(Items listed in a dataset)
++++++++++++++++++++
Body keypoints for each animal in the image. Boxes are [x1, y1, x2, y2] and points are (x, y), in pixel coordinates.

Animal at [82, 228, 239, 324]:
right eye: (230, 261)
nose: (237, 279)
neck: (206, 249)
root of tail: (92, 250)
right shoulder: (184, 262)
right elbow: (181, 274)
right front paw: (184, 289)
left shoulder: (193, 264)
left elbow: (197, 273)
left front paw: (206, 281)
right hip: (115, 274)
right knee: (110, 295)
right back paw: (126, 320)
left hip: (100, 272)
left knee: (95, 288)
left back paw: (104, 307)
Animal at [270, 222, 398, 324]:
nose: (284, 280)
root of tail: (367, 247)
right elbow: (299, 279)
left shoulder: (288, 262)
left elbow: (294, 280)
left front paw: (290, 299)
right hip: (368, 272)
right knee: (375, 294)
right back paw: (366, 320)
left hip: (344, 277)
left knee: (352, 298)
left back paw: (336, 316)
++++++++++++++++++++
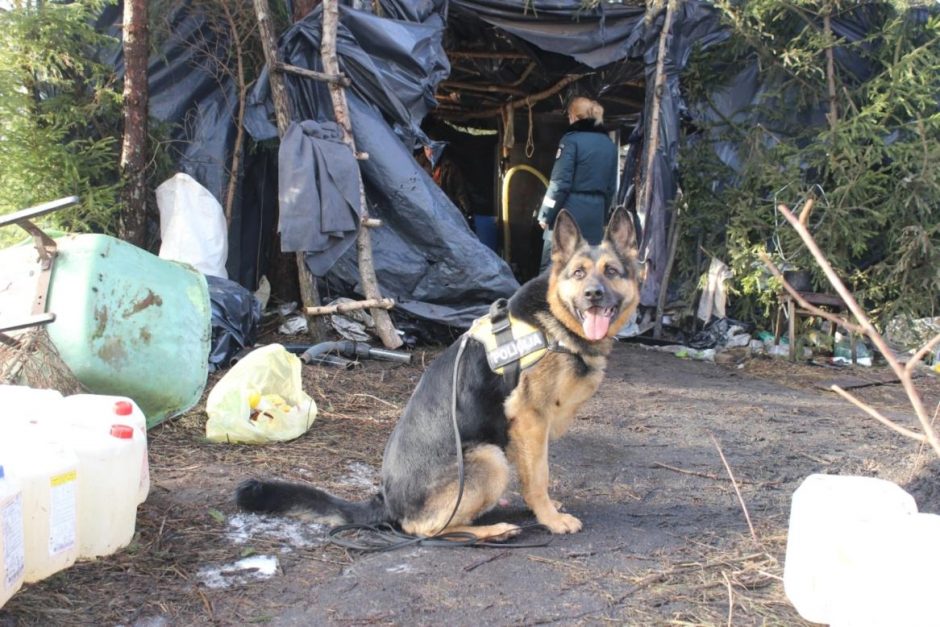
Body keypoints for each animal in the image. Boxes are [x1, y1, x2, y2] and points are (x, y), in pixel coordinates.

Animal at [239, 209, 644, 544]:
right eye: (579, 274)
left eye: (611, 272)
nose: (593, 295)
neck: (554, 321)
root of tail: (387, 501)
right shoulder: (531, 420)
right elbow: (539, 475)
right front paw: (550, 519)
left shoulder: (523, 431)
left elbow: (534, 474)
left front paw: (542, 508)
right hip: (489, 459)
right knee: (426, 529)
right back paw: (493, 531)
++++++++++++++++++++
- **What you should do**:
Return, unchanged, the run of lines above that opens with the line containing "neck: (554, 321)" and closes with the line containing "right back paw: (493, 531)". Include both.

- **Response to the exercise**:
neck: (554, 321)
root of tail: (387, 501)
right shoulder: (531, 420)
right elbow: (539, 475)
right front paw: (550, 519)
left shoulder: (523, 431)
left elbow: (534, 474)
left front paw: (542, 508)
right hip: (489, 459)
right knee: (426, 529)
right back paw: (493, 531)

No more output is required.